Global Positioning System (GPS) satellites transmit at least 2 low-power radio signals. The signals transmit by line of sight, meaning that they can transmit and receive data only where the stations of transmitter and receiver are in view of each other without any sort of obstacles between them. They will pass through clouds, glass and plastic but won’t go through most solid objects, such as buildings and mountains. However, modern receivers are more sensitive and can usually track through houses.
A GPS signal contains 3 different types of information:
- Pseudorandom code is an I.D. code that determines which satellite is transmitting information. You can see which satellites you are getting signals from on your device’s satellite page.
- Ephemeris data is needed to locate a satellite’s position and gives important information about the performance of a satellite, current date and time.
- Almanac data tells the GPS receiver where each GPS satellite should be at any time throughout the day and shows the orbital information for that satellite and every other satellite in the system.
GPS Signal Errors and Accuracy
There are few factors that can affect GPS accuracy and signal consist of the following:
- Gravity can pull the GPS satellite slightly out of orbit, so the satellites reported location’s may not be accurate.
- Ionosphere and troposphere delays, satellite signals may slow as they pass through the atmosphere. The GPS system uses a built-in model to partially correct for this type of error.

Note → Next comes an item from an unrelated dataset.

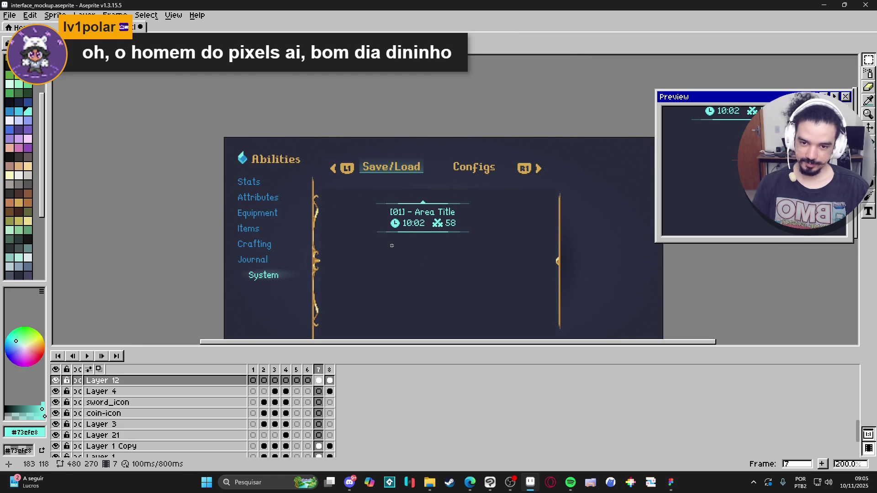
click(311, 372)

- The GPS signal may reflect off objects such as tall buildings or large rock surfaces before it reaches the receiver, which will increase the travel time of the signal and cause errors.
- Parts of the Earth’s atmosphere sometimes distort the satellite radio signals.
- A receiver’s built-in clock may have slight timing errors because it is less accurate than the atomic clocks on GPS satellites.
- The more satellites a GPS receiver can “see,” the better the accuracy. Trees, buildings, mountains and other structures can also block the signals. When a signal is blocked, you may get position errors or possibly no position reading at all. GPS units usually won’t work underwater or underground, however new high-sensitivity receivers are able to track some signals when inside buildings or under tree-cover.
- Rather than in a line or tight grouping, satellite signals are more effective when satellites are located at wide angles relative to each other.
- Selective availability such as The U.S. Department of Defense once applied Selective Availability (SA) to satellites, making signals less accurate in order to keep ‘enemies’ from using highly accurate GPS signals. The government turned off SA in May of 2000, which improved the accuracy of civilian GPS receivers.